● DIRECTIVE
Should any entry include an image, skip the image and copy the entry exactly.

● DATA FOR THIS EXERCISE
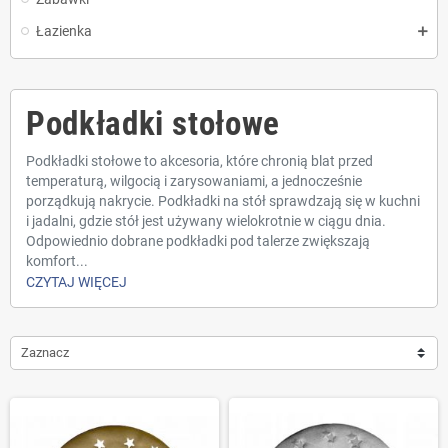
Łazienka
Podkładki stołowe
Podkładki stołowe to akcesoria, które chronią blat przed
temperaturą, wilgocią i zarysowaniami, a jednocześnie
porządkują nakrycie. Podkładki na stół sprawdzają się w kuchni
i jadalni, gdzie stół jest używany wielokrotnie w ciągu dnia.
Odpowiednio dobrane podkładki pod talerze zwiększają
komfort...
CZYTAJ WIĘCEJ
Zaznacz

● TASK RESPONSE
Łazienka
Podkładki stołowe
Podkładki stołowe to akcesoria, które chronią blat przed
temperaturą, wilgocią i zarysowaniami, a jednocześnie
porządkują nakrycie. Podkładki na stół sprawdzają się w kuchni
i jadalni, gdzie stół jest używany wielokrotnie w ciągu dnia.
Odpowiednio dobrane podkładki pod talerze zwiększają
komfort...
CZYTAJ WIĘCEJ
Zaznacz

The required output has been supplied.